Search the data for "press". Return each matching line.

--- PROVIDED RECORDS Enclosed Below ---

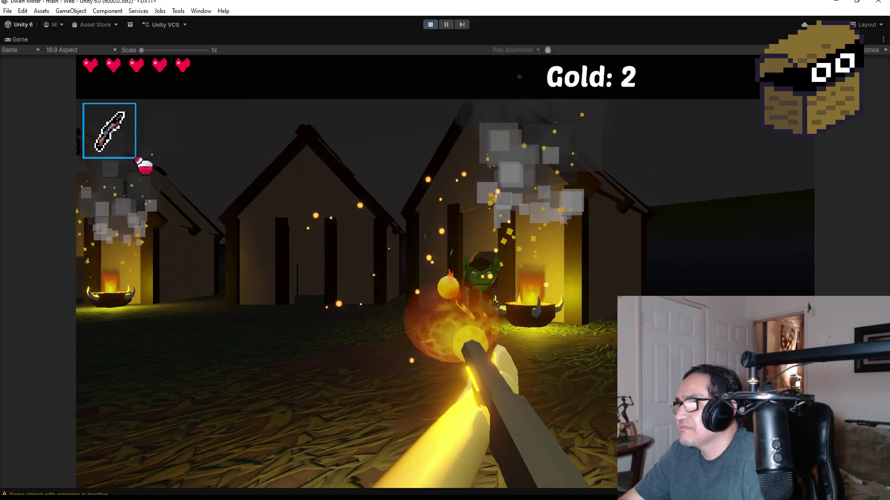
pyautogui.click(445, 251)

--- End of Enclosed PROVIDED RECORDS ---
--- PROVIDED RECORDS Enclosed Below ---

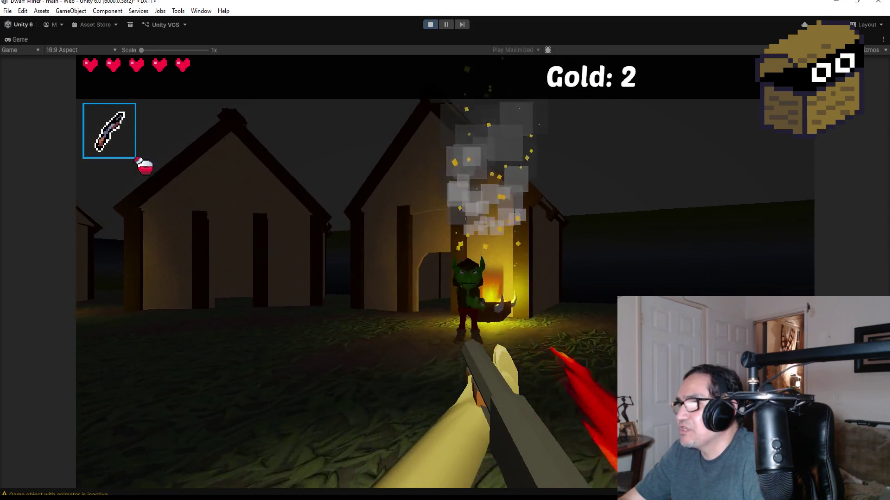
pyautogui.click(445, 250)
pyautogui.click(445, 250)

--- End of Enclosed PROVIDED RECORDS ---
--- PROVIDED RECORDS Enclosed Below ---

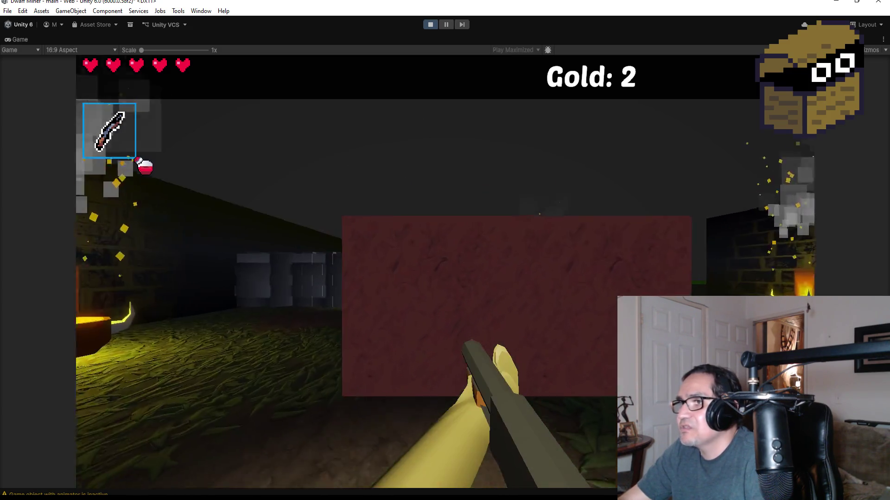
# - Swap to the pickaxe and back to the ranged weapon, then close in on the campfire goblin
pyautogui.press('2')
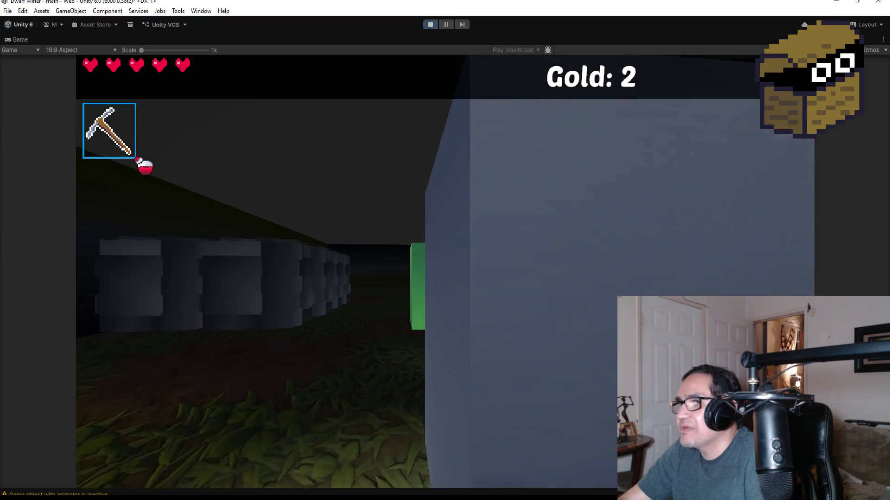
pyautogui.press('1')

--- End of Enclosed PROVIDED RECORDS ---

**RESULT OF THE TASK**
pyautogui.press('2')
pyautogui.press('1')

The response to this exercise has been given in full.